Why are women still at a disadvantage in Chinese divorce courts?
Despite the increase of gender consciousness in Chinese society and a trove of legislation to protect women, why are Chinese women still disadvantaged in divorce courts? Xin He argues that institutional constraints to which judges are subject, a factor largely ignored by existing literature, play a crucial role. Twisting the divorce law practices are the bureaucratic incentives of courts and their political concerns for social stability. Because of these concerns, judges often choose the most efficient, and safest, way to handle issues in divorce cases. In so doing, they allow the forces of inequality in social, economic, cultural, and political areas to infiltrate their decisions. Divorce requests are delayed; domestic violence is trivialized; and women’s child custody is sacrificed. The institutional failure to enforce the laws has become a major obstacle to gender justice.

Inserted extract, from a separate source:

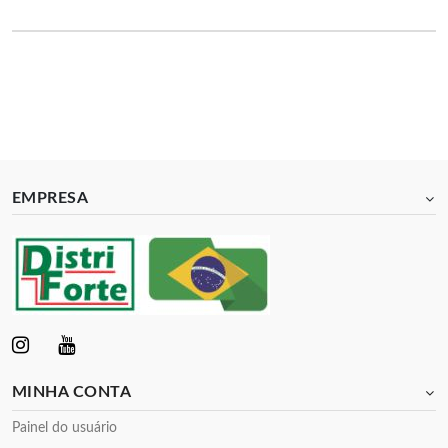
EMPRESA
MINHA CONTA
Painel do usuário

Divorce in China is the only study of Chinese divorce cases based on fieldwork and interviews conducted inside Chinese courtrooms over the course of a decade. With an unusual vantage point, Xin He offers a rare and unfiltered view of the operation of Chinese courts in the authoritarian regime. Through a socio-legal perspective highlighting the richness, sophistication, and cutting-edge nature of the research, Divorce in China is as much an account of Chinese courts in action as a social ethnography of China in the midst of momentous social change.